## Kutipan dokumen
....................

Ruang-ruang kekhawatiran dalam kondisi kekosongan kekuasaan Indonesia pasca sebulan Soekarno membacakan Proklamasi pada 75 tahun silam, menjadi awal mula perlawanan rakyat Bandung, yang tersulut melihat kedatangan pasukan Inggris yang membonceng Netherlands Indies Civil Administration (NICA).
Skeptis terhadap sekutu membuat para pemuda di Bandung kompak membentuk gerakan perjuangan secara spontan. Usai kedatangan sekutu, ragam konflik dan pertempuran terjadi di berbagai pelosok. Propaganda dan keinginan Belanda untuk kembali memiliki Indonesia dibalas geram perlawanan rakyat yang tak rela kemerdekaan Indonesia menjadi semu.
Gejolak itu mulai melahirkan ragam gerakan dan laskar perjuangan di Bandung, salah satunya Laswi.
ADVERTISEMENT
SCROLL TO CONTINUE WITH CONTENT
Pegiat Komunitas Aleut Ariyono Wahyu Widjajadi alias Alex menyebutkan, saat itu kelompok perjuangan spontan datang dari berbagai lini, baik dari latar belakang militer hingga rakyat sipil.
Seperti Hizbullah, Barisan Merah Putih (BMP), Barisan Banteng Republik Indonesia (BBRI), serta tak terkecuali Laswi.

....................

Catatan dari sebuah koleksi:
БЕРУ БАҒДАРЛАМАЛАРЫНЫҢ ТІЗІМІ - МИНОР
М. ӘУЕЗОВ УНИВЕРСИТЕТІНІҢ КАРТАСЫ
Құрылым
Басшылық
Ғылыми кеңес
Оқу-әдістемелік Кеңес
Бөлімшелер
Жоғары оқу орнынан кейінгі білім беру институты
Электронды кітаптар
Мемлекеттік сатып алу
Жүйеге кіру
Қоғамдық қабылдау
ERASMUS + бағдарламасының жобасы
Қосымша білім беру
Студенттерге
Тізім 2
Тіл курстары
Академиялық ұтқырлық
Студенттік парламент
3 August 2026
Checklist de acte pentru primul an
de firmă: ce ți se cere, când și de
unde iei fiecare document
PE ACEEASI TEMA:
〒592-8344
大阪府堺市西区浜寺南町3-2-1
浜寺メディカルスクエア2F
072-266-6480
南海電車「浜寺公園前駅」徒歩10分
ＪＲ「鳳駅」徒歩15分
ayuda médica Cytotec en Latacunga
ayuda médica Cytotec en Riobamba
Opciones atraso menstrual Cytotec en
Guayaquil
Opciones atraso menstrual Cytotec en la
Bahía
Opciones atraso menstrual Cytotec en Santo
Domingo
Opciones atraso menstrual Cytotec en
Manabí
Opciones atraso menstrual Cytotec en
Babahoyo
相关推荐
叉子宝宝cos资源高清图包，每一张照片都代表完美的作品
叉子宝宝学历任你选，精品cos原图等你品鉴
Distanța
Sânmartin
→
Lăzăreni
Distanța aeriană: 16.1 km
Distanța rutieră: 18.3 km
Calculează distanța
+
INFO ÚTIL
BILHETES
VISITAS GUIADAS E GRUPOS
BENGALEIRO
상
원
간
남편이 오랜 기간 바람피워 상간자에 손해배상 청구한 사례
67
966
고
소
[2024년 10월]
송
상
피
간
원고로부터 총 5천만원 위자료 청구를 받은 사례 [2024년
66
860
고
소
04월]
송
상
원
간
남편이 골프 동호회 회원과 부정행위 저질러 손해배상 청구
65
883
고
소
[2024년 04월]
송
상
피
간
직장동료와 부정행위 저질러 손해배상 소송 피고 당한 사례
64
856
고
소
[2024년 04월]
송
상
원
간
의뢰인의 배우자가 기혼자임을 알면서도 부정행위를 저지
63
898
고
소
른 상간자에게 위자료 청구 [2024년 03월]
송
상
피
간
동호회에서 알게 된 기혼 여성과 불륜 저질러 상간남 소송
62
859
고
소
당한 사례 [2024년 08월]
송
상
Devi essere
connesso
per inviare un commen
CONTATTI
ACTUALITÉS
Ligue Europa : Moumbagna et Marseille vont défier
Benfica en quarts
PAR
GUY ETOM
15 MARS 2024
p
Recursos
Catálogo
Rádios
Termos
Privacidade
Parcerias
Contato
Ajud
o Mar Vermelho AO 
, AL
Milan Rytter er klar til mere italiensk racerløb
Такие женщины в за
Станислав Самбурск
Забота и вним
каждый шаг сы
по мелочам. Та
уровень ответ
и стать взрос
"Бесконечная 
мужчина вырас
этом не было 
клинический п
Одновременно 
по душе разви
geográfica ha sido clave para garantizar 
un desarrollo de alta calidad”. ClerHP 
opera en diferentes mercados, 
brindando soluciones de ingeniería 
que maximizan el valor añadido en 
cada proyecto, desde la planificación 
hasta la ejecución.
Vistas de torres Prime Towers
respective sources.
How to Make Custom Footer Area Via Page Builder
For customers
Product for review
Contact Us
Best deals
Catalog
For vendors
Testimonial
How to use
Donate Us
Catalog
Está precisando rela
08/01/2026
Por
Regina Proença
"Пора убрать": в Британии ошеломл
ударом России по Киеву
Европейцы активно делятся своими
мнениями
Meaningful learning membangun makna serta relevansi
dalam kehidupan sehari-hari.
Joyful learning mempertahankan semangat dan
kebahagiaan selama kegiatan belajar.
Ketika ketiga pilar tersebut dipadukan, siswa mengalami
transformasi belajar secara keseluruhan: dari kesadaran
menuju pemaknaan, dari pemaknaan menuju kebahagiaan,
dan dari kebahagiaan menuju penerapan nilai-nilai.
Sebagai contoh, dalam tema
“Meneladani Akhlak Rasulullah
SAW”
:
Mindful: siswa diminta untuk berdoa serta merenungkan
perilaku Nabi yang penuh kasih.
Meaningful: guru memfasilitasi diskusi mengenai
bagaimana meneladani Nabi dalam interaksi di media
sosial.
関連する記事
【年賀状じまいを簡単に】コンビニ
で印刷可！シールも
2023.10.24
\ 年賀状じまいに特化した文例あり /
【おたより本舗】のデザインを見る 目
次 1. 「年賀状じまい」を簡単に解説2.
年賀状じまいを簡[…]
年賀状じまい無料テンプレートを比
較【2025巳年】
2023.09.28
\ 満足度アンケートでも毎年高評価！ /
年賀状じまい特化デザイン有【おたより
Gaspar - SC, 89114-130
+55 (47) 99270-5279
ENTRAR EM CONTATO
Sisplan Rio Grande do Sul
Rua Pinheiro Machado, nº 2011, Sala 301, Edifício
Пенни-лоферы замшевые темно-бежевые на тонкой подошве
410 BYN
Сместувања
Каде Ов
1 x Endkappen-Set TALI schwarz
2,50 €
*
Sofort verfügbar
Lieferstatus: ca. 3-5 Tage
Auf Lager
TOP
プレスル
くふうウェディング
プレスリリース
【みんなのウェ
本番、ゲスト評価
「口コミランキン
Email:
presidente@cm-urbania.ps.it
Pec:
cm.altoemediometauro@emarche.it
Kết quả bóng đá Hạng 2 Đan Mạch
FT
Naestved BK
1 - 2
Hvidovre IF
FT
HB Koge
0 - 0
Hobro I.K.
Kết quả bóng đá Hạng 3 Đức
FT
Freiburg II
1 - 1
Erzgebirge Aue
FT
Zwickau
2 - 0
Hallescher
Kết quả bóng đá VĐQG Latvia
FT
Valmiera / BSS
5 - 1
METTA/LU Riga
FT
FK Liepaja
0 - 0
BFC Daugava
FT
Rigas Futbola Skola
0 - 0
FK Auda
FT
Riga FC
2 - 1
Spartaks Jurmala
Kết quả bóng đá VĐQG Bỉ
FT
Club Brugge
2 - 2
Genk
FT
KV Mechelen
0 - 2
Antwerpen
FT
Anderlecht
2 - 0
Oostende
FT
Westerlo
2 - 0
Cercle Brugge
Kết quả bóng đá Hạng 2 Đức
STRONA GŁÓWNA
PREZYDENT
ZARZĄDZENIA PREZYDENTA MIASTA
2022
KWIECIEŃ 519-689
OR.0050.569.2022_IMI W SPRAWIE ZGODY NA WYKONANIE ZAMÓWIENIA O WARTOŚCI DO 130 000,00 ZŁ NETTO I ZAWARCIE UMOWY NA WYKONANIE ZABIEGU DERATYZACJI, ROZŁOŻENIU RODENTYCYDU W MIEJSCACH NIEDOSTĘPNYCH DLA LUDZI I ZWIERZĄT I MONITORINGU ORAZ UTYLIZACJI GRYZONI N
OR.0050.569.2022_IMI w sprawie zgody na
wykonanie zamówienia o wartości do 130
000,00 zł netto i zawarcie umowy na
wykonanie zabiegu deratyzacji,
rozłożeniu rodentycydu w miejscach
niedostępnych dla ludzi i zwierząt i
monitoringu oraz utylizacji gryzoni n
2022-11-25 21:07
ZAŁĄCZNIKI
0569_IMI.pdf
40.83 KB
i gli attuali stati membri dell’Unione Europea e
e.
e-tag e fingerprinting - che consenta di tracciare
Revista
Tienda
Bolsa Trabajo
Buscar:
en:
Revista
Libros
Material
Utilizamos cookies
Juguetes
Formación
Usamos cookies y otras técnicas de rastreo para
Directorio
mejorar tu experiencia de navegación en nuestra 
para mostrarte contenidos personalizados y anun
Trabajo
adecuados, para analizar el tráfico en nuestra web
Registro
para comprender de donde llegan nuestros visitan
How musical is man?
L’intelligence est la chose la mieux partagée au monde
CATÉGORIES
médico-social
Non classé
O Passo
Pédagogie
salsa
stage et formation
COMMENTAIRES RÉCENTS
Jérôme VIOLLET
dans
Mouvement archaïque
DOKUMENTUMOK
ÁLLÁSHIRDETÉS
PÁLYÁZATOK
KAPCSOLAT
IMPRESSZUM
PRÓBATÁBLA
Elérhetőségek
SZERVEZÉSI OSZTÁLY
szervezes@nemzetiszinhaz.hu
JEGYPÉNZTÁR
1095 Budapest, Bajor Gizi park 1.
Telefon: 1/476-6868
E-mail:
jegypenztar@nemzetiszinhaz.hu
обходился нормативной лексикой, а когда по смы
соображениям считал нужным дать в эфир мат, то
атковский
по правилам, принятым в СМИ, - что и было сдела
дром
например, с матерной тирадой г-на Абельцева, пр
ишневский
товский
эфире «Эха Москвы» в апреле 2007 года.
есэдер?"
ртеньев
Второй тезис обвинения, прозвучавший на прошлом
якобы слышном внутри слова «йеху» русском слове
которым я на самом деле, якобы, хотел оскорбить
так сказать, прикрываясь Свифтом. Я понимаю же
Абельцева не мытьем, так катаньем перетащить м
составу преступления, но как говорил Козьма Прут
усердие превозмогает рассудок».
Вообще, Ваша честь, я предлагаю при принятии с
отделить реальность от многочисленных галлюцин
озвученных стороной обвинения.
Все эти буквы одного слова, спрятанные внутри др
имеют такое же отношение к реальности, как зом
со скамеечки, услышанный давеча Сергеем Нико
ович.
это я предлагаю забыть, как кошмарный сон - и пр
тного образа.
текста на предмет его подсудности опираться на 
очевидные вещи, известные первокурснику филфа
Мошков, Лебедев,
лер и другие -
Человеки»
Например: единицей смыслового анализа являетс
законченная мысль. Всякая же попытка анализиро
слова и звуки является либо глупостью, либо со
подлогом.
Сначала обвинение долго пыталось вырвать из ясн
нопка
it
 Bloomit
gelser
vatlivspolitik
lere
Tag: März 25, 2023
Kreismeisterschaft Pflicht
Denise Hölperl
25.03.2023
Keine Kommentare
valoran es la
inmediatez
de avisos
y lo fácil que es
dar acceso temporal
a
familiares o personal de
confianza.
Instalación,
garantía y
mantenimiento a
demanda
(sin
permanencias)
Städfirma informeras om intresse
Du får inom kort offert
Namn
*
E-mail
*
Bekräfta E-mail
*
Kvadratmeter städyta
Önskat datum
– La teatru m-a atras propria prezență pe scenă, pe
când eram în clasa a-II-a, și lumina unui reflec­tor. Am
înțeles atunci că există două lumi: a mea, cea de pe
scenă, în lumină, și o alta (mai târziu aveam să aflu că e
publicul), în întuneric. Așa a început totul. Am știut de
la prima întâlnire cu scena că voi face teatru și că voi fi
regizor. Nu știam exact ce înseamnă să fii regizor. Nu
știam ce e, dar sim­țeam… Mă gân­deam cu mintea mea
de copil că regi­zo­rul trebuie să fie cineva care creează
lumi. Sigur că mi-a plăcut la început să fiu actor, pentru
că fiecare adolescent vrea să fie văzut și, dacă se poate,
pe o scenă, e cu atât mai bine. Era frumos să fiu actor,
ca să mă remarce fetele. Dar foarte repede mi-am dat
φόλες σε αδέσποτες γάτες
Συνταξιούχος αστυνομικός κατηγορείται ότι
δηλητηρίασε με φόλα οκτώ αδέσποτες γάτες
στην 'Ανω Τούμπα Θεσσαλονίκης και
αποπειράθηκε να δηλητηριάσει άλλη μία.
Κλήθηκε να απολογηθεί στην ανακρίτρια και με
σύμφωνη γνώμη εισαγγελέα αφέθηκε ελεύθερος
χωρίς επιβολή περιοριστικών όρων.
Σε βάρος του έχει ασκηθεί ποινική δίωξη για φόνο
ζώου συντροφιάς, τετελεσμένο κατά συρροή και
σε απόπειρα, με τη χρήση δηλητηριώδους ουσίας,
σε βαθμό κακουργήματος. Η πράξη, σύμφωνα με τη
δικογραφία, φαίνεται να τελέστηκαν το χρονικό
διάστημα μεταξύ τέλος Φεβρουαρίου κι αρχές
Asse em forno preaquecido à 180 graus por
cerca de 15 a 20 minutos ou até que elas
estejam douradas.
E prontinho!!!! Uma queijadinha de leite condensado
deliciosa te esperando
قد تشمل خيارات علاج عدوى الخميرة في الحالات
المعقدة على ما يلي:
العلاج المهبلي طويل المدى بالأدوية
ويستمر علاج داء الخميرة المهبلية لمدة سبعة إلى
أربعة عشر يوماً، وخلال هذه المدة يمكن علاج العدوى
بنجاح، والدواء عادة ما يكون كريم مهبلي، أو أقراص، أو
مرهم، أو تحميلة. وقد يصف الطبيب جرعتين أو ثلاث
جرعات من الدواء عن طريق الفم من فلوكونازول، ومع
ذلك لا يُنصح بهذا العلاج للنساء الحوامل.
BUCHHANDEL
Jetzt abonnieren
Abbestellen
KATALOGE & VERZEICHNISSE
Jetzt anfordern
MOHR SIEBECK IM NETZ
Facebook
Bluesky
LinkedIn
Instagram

....................

## Permintaan A
Tuliskan ulang tanpa perubahan bagian teks tentang perlawanan rakyat Bandung yang dimulai pada kata-kata "Ruang-ruang kekhawatiran dalam" dan berakhir setelah "Civil Administration (NICA).".
## Permintaan B
Laporkan setiap baris catatan yang memuat kata "dalam". Perbedaan huruf besar dan kecil diperhitungkan.

## Hasil A
Ruang-ruang kekhawatiran dalam kondisi kekosongan kekuasaan Indonesia pasca sebulan Soekarno membacakan Proklamasi pada 75 tahun silam, menjadi awal mula perlawanan rakyat Bandung, yang tersulut melihat kedatangan pasukan Inggris yang membonceng Netherlands Indies Civil Administration (NICA).

## Hasil B
dalam kehidupan sehari-hari.
Sebagai contoh, dalam tema
bagaimana meneladani Nabi dalam interaksi di media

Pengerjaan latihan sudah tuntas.